12-10-2013, 06:07 PM
(12-10-2013, 12:02 PM)mat422 Wrote: Thanks guys.
On a side note I came across something that really made sense. It has to do with trauma. I haven't read too in depth yet, but the gist of it is that we humans get stuck in trauma. From there we operate out of really really basic instinct. That good ol fight or flight response. When you get stuck in trauma it makes life infinitely difficult because your logical brain is telling you to move forward while your more reptillian brain is telling you to either run, freeze, or fight.
And it got me thinking about anxiety. The common belief is that anxiety is caused by negative beliefs. But I'm not so sure about that. It is a component, but I think it's really just a manifestation of that deeper primitive response. I remember reading that we make decisions based on instinct and later rationalize with logic. So it makes sense that humans might put words to a very deep unsettling feeling in order to rationalize why we must avoid it.

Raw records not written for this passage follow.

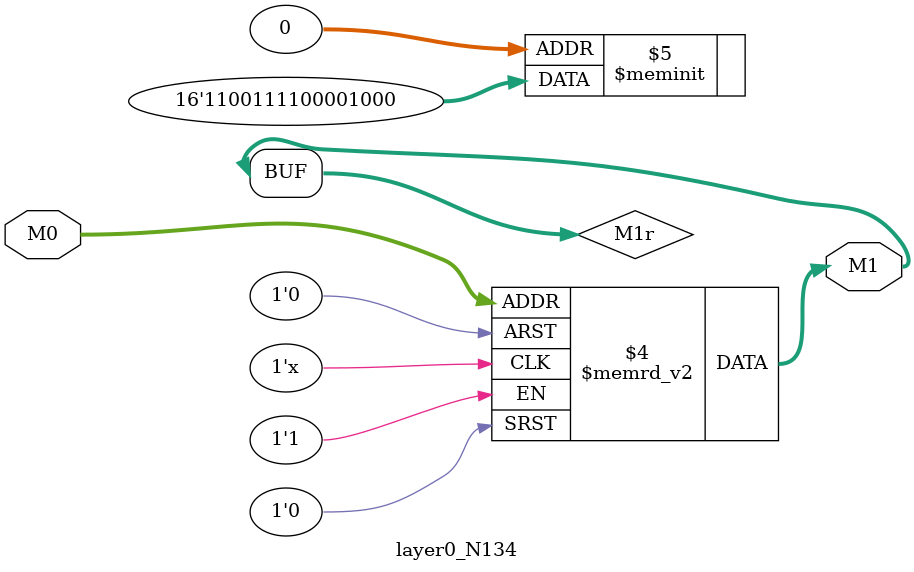
<source format=v>
module layer0_N134 ( input [2:0] M0, output [1:0] M1 );

	(*rom_style = "distributed" *) reg [1:0] M1r;
	assign M1 = M1r;
	always @ (M0) begin
		case (M0)
			3'b000: M1r = 2'b00;
			3'b100: M1r = 2'b11;
			3'b010: M1r = 2'b00;
			3'b110: M1r = 2'b00;
			3'b001: M1r = 2'b10;
			3'b101: M1r = 2'b11;
			3'b011: M1r = 2'b00;
			3'b111: M1r = 2'b11;

		endcase
	end
endmodule

</source>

Also depression, despite how it sounds, is actually a highly aroused state. It's almost like being stuck in fight or flight 24/7. Maybe it's just the body stuck in trauma.

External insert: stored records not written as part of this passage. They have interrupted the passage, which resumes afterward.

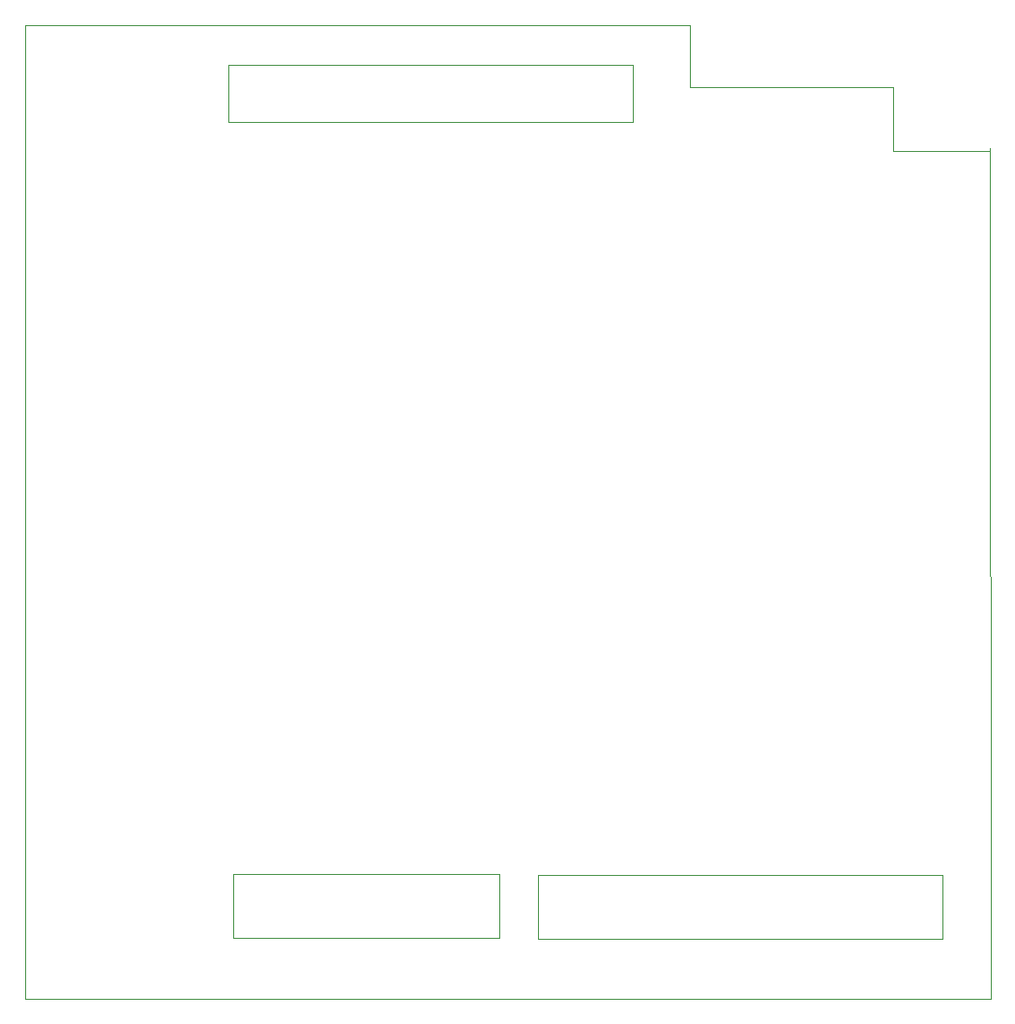
<source format=gbo>
G04 #@! TF.GenerationSoftware,KiCad,Pcbnew,7.0.2*
G04 #@! TF.CreationDate,2023-07-29T23:32:47+01:00*
G04 #@! TF.ProjectId,ECS-Prototype,4543532d-5072-46f7-946f-747970652e6b,1.4*
G04 #@! TF.SameCoordinates,Original*
G04 #@! TF.FileFunction,Legend,Bot*
G04 #@! TF.FilePolarity,Positive*
%FSLAX46Y46*%
G04 Gerber Fmt 4.6, Leading zero omitted, Abs format (unit mm)*
G04 Created by KiCad (PCBNEW 7.0.2) date 2023-07-29 23:32:47*
%MOMM*%
%LPD*%
G01*
G04 APERTURE LIST*
%ADD10C,0.100000*%
G04 APERTURE END LIST*
D10*
X310790000Y-140940000D02*
X226290000Y-140940000D01*
X310790000Y-140940000D02*
X310770000Y-66540000D01*
X226290000Y-140940000D02*
X226290000Y-55840000D01*
X302290000Y-66740000D02*
X310770000Y-66740000D01*
X302290000Y-61140000D02*
X302290000Y-66740000D01*
X284490000Y-61140000D02*
X302290000Y-61140000D01*
X284490000Y-55740000D02*
X284490000Y-61140000D01*
X226290000Y-55740000D02*
X284490000Y-55740000D01*
X306565000Y-135640000D02*
X271165000Y-135640000D01*
X271165000Y-135640000D02*
X271165000Y-130050000D01*
X271165000Y-130050000D02*
X306565000Y-130050000D01*
X306565000Y-130050000D02*
X306565000Y-135640000D01*
X267790000Y-135630000D02*
X244490000Y-135630000D01*
X244490000Y-135630000D02*
X244490000Y-130040000D01*
X244490000Y-130040000D02*
X267790000Y-130040000D01*
X267790000Y-130040000D02*
X267790000Y-135630000D01*
X279470000Y-64240000D02*
X244070000Y-64240000D01*
X244070000Y-64240000D02*
X244070000Y-59240000D01*
X244070000Y-59240000D02*
X279470000Y-59240000D01*
X279470000Y-59240000D02*
X279470000Y-64240000D01*
M02*

</source>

I'm gonna be reading a book about this more. I think this is something I really overlooked. I think this might be the key to getting my life back on track. This is pre-beliefs, that gut level response that shouldn't be ignored.
Trauma is a BIG one.
If you have trauma, you definitely should work on it.
For myself, the way I started approaching my development was to recognize that my trauma was a very real component of my cognitive experience. The key, then, became dealing with the trauma itself.
Tapping is proving very useful in that regard.
I've been able to "tap my way out" of traumatic states simply by being firm. It's never easy, nor is it very clean (when dealing with an un-tapped trauma, sometimes I can only tap the points once, and each point may take me 5 or 10 minutes, because I'm often frozen in my mind. Think "shell shock".), but the improvements are very noticeable.
I think tapping breaks the cycle somehow, whereas if you never tapped, you'd keep doing the same thing over and over, forever.